_Instruction_
Write the next part of the passage about managing marine resources in the United Kingdom, the Pacific Islands and Antarctica, starting right after its final sentence.

The stretches of ocean off the coast of the United Kingdom, between Pacific Island nations and in the chilly waters around Antarctica don’t appear to have a lot in common. They’re home to a wildly different spectrum of species. The United Kingdom is home to charismatic birds like Atlantic puffins (Fratercula arctica) and commercially fished Atlantic cod (Gadus morhua). In the Pacific, you can find sea turtles and skipjack tuna (Katsuwonus pelamis) and Adélie penguins (Pygoscelis adeliae) and Antarctic krill (Euphausia superba) in the Southern Ocean.

But recent research suggests that the experts who work to protect the future of these species, and the habitats they depend on, could learn a lot from each other. In the new study, a team of marine scientists led by Rachel Cavanagh examined the various approaches that these three regions have taken toward managing their marine resources – capturing their successes and short-comings in protecting ocean life.   

An Atlantic puffin (Fratercula arctica) stuffs its beak with fish on the Isle of May off the coast of the United Kingdom. Photo: Steve Garvie via Flickr

In particular, the researchers evaluated the progress that each region had made in putting a value on their ocean environments, either in dollars and cents or non-monetary terms. That kind of “valuation” is the cornerstone of a growing approach to conservation called the Natural Capital movement. Cavanagh says that the comparison of the three watery regions suggests that such an approach to securing the future of ocean environments may hold promise. But scientists, practitioners and policy-makers will need to integrate this approach with existing conservation and management strategies and consider the value of all marine life, from big tuna down to tiny plankton.

_Listed records_
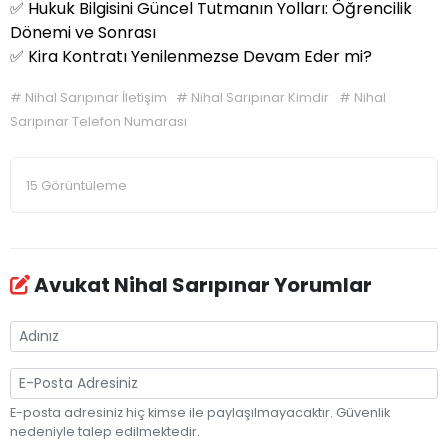
✅
Hukuk Bilgisini Güncel Tutmanın Yolları: Öğrencilik
Dönemi ve Sonrası
✅
Kira Kontratı Yenilenmezse Devam Eder mi?
#
Nihal Sarıpınar İletişim
#
Nihal Sarıpınar Kimdir
#
Nihal
Sarıpınar Telefon Numarası
15 Görüntüleme
Avukat Nihal Sarıpınar Yorumlar
E-posta adresiniz hiç kimse ile paylaşılmayacaktır. Güvenlik
nedeniyle talep edilmektedir.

_Response to this task_
“Global marine biodiversity is declining and threats are increasing at an alarming rate,” says Cavanagh, a researcher at the British Antarctic Survey in Cambridge. “I’m a firm believer in not reinventing the wheel, especially when time is of the essence, so sharing knowledge and expertise for successful strategies is vital.”

Natural Capital

There’s nothing new about the idea of putting a price tag on nature. Boosters of the Natural Capital movement argue that people are more likely to conserve natural ecosystems if they recognise how much they depend on them – for food, clean water, timber and many other benefits.

Cavanagh, however, says that there can often be a tendency to be too limited in what scientists and others consider “natural capital.” In the ocean, for example, calculations of the value of ocean ecosystems are often based only on what commercial fishermen can haul out of the seas – such as the value of tuna meat. But this leaves out a huge slice of ocean life and benefits that humans depend on.

“You could say, ‘well, we have valued our ecosystem because, for example, we know that our tuna fishery is worth this amount of money,” Cavanagh says. “But what we say in the paper is that while that does have benefits, it also has pitfalls.”

A polynoid polychaete worm scuttles along the sea floor. Photo: NOAA Office of Ocean Exploration and Research

Stefanie Broszeit, a researcher at the Plymouth Marine Laboratory in the United Kingdom, points to the case of the small organisms that burrow in the mud at the bottom of seas around the world. These critters, including feathery polychaete worms and tiny crustaceans called copepods, aren’t usually included in policies aimed at conserving ocean environments. But they’re still a critical part of the marine ecosystem. These organisms, for example, help to move carbon dioxide out of the water column and store it in the sediment of sea floors around the world.    

“There’s still so much we don’t understand about the ocean,” says Broszeit, a co-author of the new paper. “That’s particularly true if you go to an area like the Antarctic, which is more challenging and more expensive to study. It makes it even harder to put all the pieces of the puzzle together.”

Compare and Contrast

Cavanagh argues for a more nuanced approach to valuing ocean ecosystems – one that accounts for the wide diversity of animal, plant and other life. It’s this diversity that underpins the services that humans depend on from the ocean. To begin to understand how scientists, practitioners and policy-makers might do that, she and her colleagues decided to survey what some regions of the world were already doing in this regard. The researchers published their results in the journal Proceedings of the Royal Society B.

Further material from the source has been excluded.